**Instructions to follow:** Look below for the line with "новая миниатюрная версия", then give it again exactly, along with every line that comes after it, the final line included.

Extracted page text data
--------------------------------
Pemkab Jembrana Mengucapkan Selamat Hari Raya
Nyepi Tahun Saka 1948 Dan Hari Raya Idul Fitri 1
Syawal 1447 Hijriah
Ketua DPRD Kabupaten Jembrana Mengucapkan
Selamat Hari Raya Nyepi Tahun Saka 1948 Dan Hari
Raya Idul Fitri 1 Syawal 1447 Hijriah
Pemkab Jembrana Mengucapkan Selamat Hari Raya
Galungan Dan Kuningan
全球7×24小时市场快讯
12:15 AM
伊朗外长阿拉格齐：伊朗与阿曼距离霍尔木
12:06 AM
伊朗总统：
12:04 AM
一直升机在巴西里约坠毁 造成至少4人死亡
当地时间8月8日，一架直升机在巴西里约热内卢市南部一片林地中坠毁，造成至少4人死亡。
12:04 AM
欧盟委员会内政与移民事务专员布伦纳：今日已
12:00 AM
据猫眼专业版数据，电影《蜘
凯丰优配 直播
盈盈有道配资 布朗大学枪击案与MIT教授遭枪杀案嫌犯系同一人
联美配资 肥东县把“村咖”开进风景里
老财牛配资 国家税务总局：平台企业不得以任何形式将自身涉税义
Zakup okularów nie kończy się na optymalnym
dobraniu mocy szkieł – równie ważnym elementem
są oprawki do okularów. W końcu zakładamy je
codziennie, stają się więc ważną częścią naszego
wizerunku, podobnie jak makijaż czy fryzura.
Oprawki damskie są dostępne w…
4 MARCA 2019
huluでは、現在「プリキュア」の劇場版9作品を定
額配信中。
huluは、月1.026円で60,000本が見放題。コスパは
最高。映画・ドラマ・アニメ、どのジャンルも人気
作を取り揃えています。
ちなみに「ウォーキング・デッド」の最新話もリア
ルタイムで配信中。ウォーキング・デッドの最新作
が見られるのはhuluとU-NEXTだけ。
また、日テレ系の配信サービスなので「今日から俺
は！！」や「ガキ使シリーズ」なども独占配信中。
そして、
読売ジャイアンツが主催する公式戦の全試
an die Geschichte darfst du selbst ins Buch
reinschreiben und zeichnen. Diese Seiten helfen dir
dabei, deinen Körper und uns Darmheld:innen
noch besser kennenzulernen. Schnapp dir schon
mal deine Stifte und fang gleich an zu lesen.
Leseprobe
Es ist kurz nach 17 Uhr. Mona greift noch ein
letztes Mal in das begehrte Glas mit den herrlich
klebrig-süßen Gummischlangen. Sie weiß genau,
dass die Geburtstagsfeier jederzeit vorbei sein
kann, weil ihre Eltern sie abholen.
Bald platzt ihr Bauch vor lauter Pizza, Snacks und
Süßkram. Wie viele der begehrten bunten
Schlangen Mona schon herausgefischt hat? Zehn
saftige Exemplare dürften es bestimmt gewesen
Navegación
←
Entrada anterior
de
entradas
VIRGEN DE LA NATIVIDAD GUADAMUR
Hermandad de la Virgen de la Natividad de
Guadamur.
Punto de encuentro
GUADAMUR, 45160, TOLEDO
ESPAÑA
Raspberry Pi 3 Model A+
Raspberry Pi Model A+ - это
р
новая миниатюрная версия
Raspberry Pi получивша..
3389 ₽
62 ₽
--------------------------------
**Reply:**
новая миниатюрная версия
Raspberry Pi получивша..
3389 ₽
62 ₽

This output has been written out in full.